Restate word for word the entries below, starting at the line with "Puériculture" and ending at the line with "Polityka zwrotów". Keep both end lines and omit the pictures.

----------------

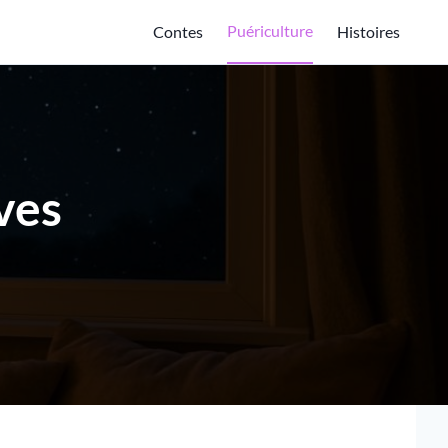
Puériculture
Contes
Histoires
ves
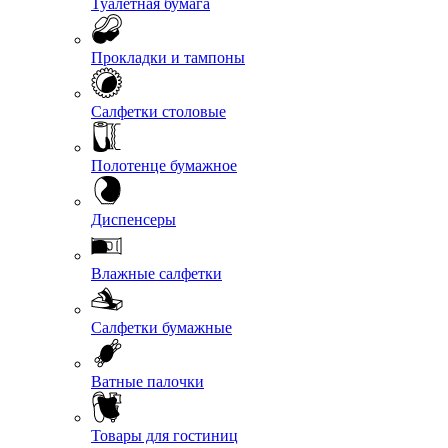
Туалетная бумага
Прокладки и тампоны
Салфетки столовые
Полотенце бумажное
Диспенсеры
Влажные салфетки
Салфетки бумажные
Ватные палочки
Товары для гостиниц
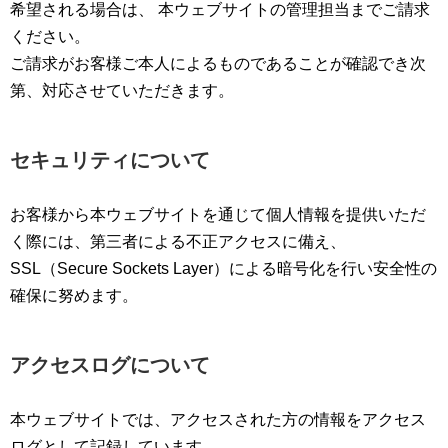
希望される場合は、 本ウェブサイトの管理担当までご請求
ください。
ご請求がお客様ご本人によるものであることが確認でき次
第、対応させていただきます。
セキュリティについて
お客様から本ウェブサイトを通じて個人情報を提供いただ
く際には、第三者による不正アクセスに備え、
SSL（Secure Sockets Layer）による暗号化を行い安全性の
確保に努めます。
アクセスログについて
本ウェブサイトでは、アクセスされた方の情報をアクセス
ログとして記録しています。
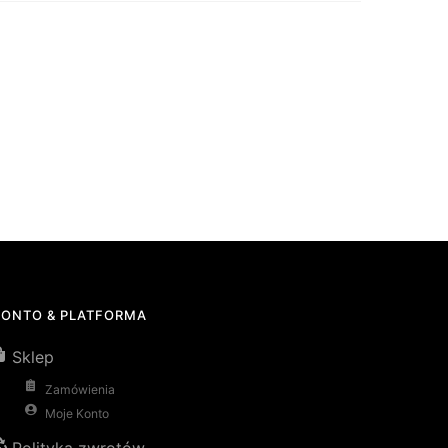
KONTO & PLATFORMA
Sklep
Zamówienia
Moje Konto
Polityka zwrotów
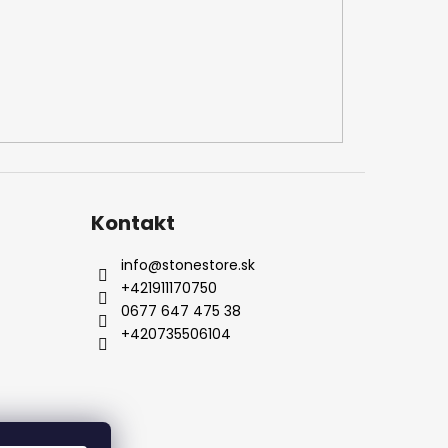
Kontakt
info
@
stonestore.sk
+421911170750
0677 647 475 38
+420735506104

----------------

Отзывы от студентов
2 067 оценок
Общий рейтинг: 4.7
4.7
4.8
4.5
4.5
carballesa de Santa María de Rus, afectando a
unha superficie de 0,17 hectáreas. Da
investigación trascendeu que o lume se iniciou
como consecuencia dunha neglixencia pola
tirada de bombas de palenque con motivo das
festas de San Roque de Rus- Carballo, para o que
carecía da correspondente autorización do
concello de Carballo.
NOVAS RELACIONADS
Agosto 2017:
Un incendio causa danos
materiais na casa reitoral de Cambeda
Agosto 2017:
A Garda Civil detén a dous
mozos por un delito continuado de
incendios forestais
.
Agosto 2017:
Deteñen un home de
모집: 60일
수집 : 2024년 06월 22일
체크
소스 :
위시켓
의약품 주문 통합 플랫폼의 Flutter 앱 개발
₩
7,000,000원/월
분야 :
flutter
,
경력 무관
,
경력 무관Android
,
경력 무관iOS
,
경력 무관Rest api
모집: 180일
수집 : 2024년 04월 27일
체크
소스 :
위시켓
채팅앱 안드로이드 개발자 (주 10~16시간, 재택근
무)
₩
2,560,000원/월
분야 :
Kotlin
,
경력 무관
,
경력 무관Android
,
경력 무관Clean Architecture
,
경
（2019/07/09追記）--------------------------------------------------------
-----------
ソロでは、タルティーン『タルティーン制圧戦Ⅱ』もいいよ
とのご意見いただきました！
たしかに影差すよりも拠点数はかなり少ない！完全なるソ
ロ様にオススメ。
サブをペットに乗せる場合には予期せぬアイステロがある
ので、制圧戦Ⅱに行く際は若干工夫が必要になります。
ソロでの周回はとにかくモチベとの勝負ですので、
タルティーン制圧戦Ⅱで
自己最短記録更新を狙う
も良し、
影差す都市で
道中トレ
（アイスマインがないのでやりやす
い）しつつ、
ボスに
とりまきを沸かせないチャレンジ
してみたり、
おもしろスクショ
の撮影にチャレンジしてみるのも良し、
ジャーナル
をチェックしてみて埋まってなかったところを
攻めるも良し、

----------------

■ RESULT
Puériculture
Contes
Histoires
ves
Туалетная бумага
Прокладки и тампоны
Салфетки столовые
Полотенце бумажное
Диспенсеры
Влажные салфетки
Салфетки бумажные
Ватные палочки
Товары для гостиниц
希望される場合は、 本ウェブサイトの管理担当までご請求
ください。
ご請求がお客様ご本人によるものであることが確認でき次
第、対応させていただきます。
セキュリティについて
お客様から本ウェブサイトを通じて個人情報を提供いただ
く際には、第三者による不正アクセスに備え、
SSL（Secure Sockets Layer）による暗号化を行い安全性の
確保に努めます。
アクセスログについて
本ウェブサイトでは、アクセスされた方の情報をアクセス
ログとして記録しています。
KONTO & PLATFORMA
Sklep
Zamówienia
Moje Konto
Polityka zwrotów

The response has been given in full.